As a child, I was very smart but very insecure about my intelligence. I was afraid to fail and “disappoint” my teachers–even though they would not have been disappointed in the least. I am grateful that my mother, also an educator, recognized this fear in me fairly early on and helped me learn to work through this fear towards a growth mindset. She always challenged me to be my best and to continue to persevere through the difficult things in order to grow. This has greatly shaped the way I approach my life today and, having known the fear of failure, is also why I believe growth mindset is such an important thing to work on in the classroom.
My belief as an educator is to create environments where students feel safe to make mistakes. That is half of the challenge.
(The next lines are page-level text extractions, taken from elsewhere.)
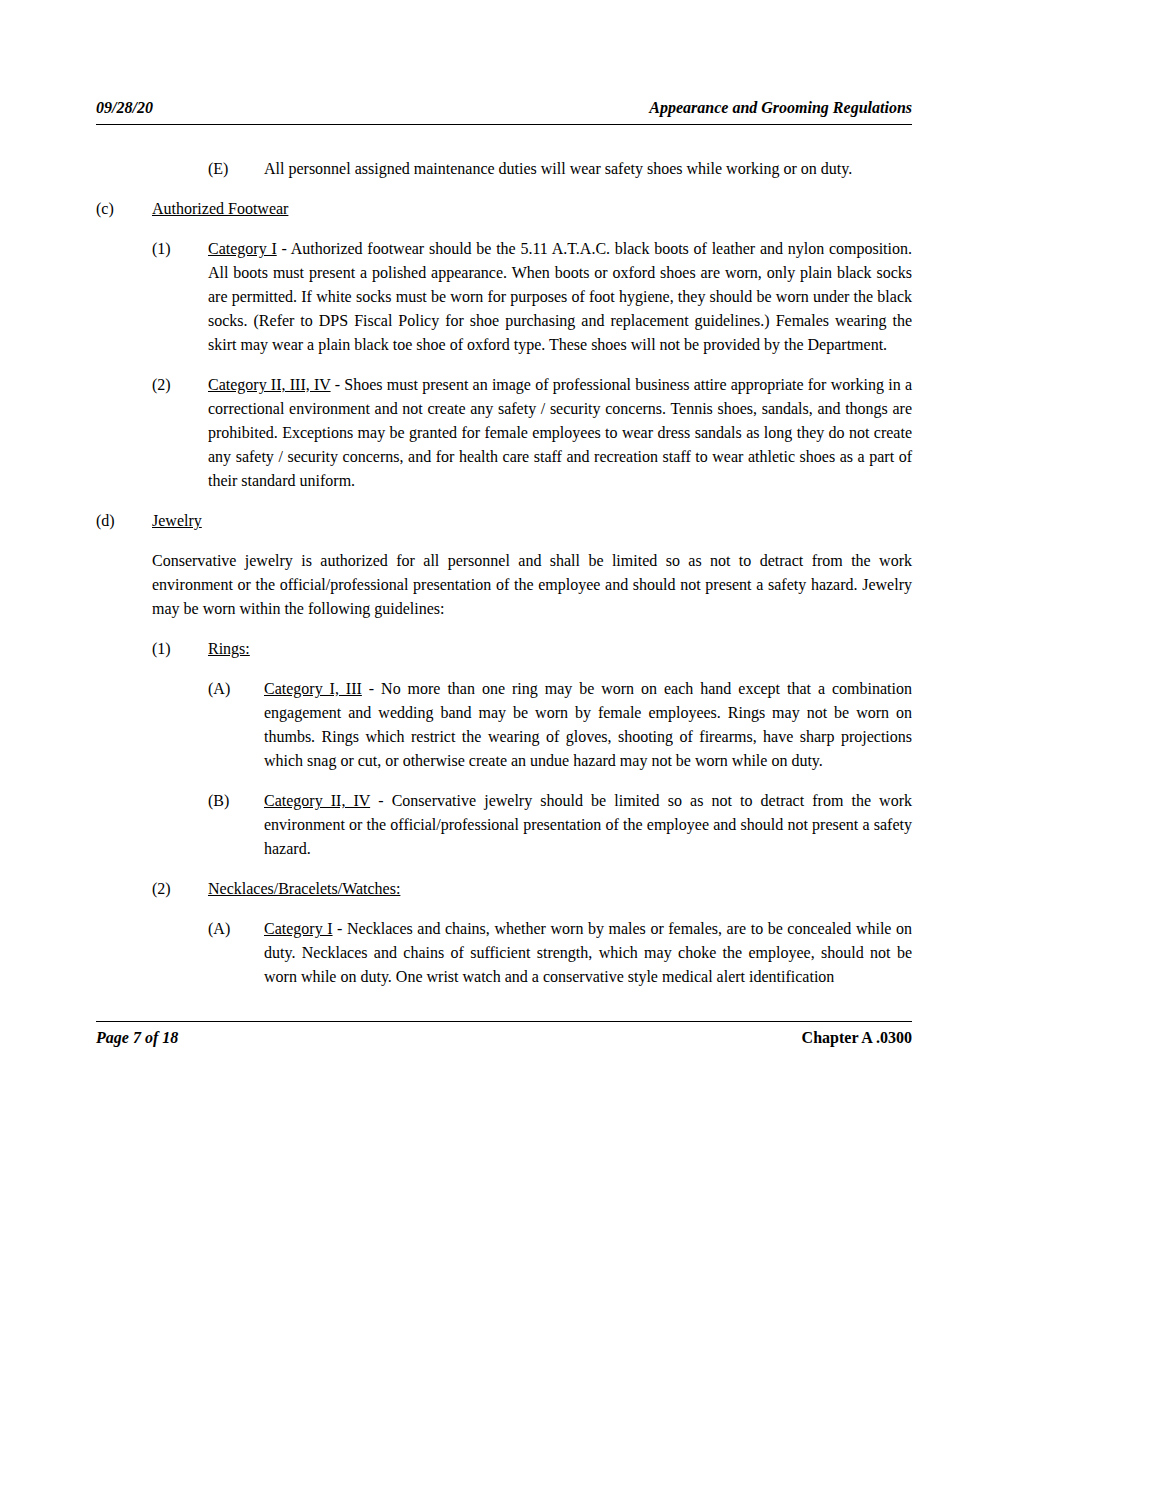09/28/20 Appearance and Grooming Regulations
(E)
All personnel assigned maintenance duties will wear safety shoes while working or on duty.
(c)
Authorized Footwear
(1)
Category I - Authorized footwear should be the 5.11 A.T.A.C. black boots of leather and nylon composition. All boots must present a polished appearance. When boots or oxford shoes are worn, only plain black socks are permitted. If white socks must be worn for purposes of foot hygiene, they should be worn under the black socks. (Refer to DPS Fiscal Policy for shoe purchasing and replacement guidelines.) Females wearing the skirt may wear a plain black toe shoe of oxford type. These shoes will not be provided by the Department.
(2)
Category II, III, IV - Shoes must present an image of professional business attire appropriate for working in a correctional environment and not create any safety / security concerns. Tennis shoes, sandals, and thongs are prohibited. Exceptions may be granted for female employees to wear dress sandals as long they do not create any safety / security concerns, and for health care staff and recreation staff to wear athletic shoes as a part of their standard uniform.
(d)
Jewelry
Conservative jewelry is authorized for all personnel and shall be limited so as not to detract from the work environment or the official/professional presentation of the employee and should not present a safety hazard. Jewelry may be worn within the following guidelines:
(1)
Rings:
(A)
Category I, III - No more than one ring may be worn on each hand except that a combination engagement and wedding band may be worn by female employees. Rings may not be worn on thumbs. Rings which restrict the wearing of gloves, shooting of firearms, have sharp projections which snag or cut, or otherwise create an undue hazard may not be worn while on duty.
(B)
Category II, IV - Conservative jewelry should be limited so as not to detract from the work environment or the official/professional presentation of the employee and should not present a safety hazard.
(2)
Necklaces/Bracelets/Watches:
(A)
Category I - Necklaces and chains, whether worn by males or females, are to be concealed while on duty. Necklaces and chains of sufficient strength, which may choke the employee, should not be worn while on duty. One wrist watch and a conservative style medical alert identification
Page 7 of 18 Chapter A .0300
The other half comes from working with the students to help them understand that it is okay to make mistakes or have failures. It’s what you do with those failures that is important. When students enter my classroom with a fixed mindset it is my goal and, I believe, part of my job to help them change that voice in their head to one that readily accepts a challenge head-on.
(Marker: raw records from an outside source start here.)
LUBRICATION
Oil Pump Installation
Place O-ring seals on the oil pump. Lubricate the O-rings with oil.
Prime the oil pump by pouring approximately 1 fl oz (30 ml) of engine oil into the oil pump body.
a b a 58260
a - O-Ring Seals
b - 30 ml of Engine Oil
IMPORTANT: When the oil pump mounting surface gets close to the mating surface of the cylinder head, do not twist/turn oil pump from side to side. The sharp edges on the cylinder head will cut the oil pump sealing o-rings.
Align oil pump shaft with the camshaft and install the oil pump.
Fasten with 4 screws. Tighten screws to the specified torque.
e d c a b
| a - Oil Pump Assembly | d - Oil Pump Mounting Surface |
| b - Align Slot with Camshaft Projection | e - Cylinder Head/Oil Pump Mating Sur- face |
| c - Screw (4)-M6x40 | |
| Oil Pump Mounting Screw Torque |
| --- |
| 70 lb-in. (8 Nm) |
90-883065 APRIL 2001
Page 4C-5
When a student says “I can’t do it” or “I don’t know how” I need to figure out how to change that conversation to one of a more positive outlook. Why do you think you can’t do it? Remember when we learned Punnett Squares? You thought you’d never get those either but through practice and perseverance, you aced that test! You CAN do this. By being intentional with students and their fixed mindset, I can help them change that voice.
As the facilitator in the classroom, it is important that I give constant feedback to my students to keep them moving forward. However, I must be very conscientious of my feedback and make sure that it helps encourage a growth mindset by pointing out the successes that have been made thus far. It is also important to give students opportunities to self-reflect on their learning. The combination of feedback and reflection can be powerful.
Through everything I still believe that it’s the environment that I create for my students that will help them be successful in transforming a fixed mindset to a growth mindset. I must create scenarios that challenge students yet are attainable and allow them to explore with room for failure and mistakes. I have to give constant feedback to help guide them. Most importantly, I must cultivate a trust with that student so that he feels safe to try and safe to fail. When you stop making failure a “bad thing” and rather an opportunity for growth, students will thrive.